1. Update 'config.yaml' file and specify your credentials
1. Update 'pages' section in 'config.yaml' files with a list of search pages URLs. You can get a URL by running a search on a supported website copying the URL of the results page
1. Use `npm run start-dev -- scan` to run a crawler
1. Use `npm run start-dev -- export` to export results into 'report.xlsx' file
(it's possible to run this command any number of times, subsequent
runs will just append new results to the database table)
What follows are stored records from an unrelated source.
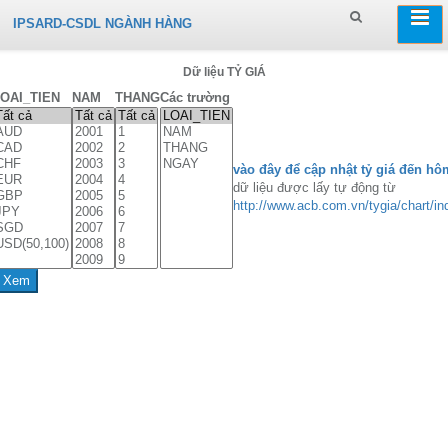
IPSARD-CSDL NGÀNH HÀNG
Dữ liệu TỶ GIÁ
OAI_TIEN
NAM
THANG
Các trường
vào đây để cập nhật tỷ giá đến hô
dữ liệu được lấy tự động từ
http://www.acb.com.vn/tygia/chart/in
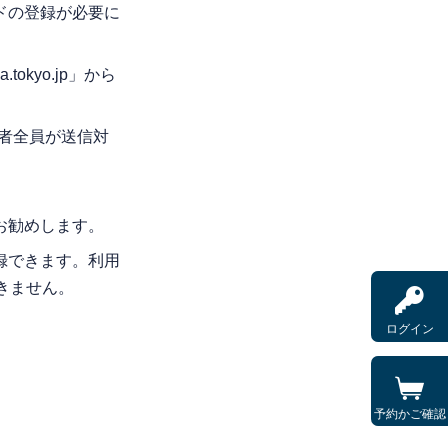
ドの登録が必要に
okyo.jp」から
者全員が送信対
お勧めします。
録できます。利用
きません。
ログイン
予約かご確認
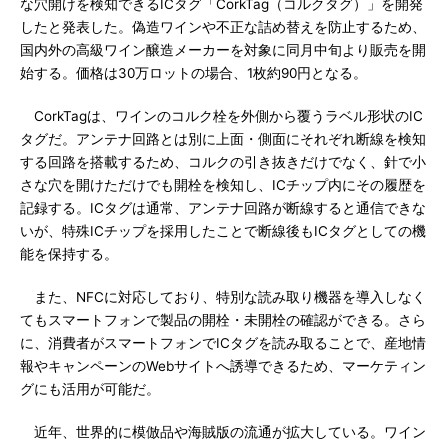
な穴開けを検知できるICタグ「CorkTag（コルクタグ）」を開発
したと発表した。偽造ワインや不正な詰め替えを防止するため、
国内外の高級ワイン醸造メーカーを対象に同月中旬より販売を開
始する。価格は30万ロットの場合、1枚約90円となる。
CorkTagは、ワインのコルク栓を外側から覆うラベル形状のIC
タグだ。アンテナ回路とは別に上面・側面にそれぞれ断線を検知
する回路を搭載するため、コルクの引き抜きだけでなく、針で小
さな穴を開けただけでも開栓を検知し、ICチップ内にその履歴を
記録する。ICタグは通常、アンテナ回路が断線すると通信できな
いが、特殊ICチップを採用したことで断線後もICタグとしての機
能を保持する。
また、NFCに対応しており、特別な読み取り機器を導入しなく
てもスマートフォンで製品の開栓・未開栓の確認ができる。さら
に、消費者がスマートフォンでICタグを読み取ることで、産地情
報やキャンペーンのWebサイトへ誘導できるため、マーケティン
グにも活用が可能だ。
近年、世界的に模倣品や海賊版の流通が拡大している。ワイン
1. Use `npm run start-dev -- wipe-db` to wipe the database
1. Use `npm run start-dev -- generate-config` to generate a new config file
1. Use `--debug` global flag to disable headless Puppeteer mode and increase artificial crawling delays, for example `npm run start-dev -- --debug scan`

## Notes

The development in the very early stages, so there might be considerable code changes in the future.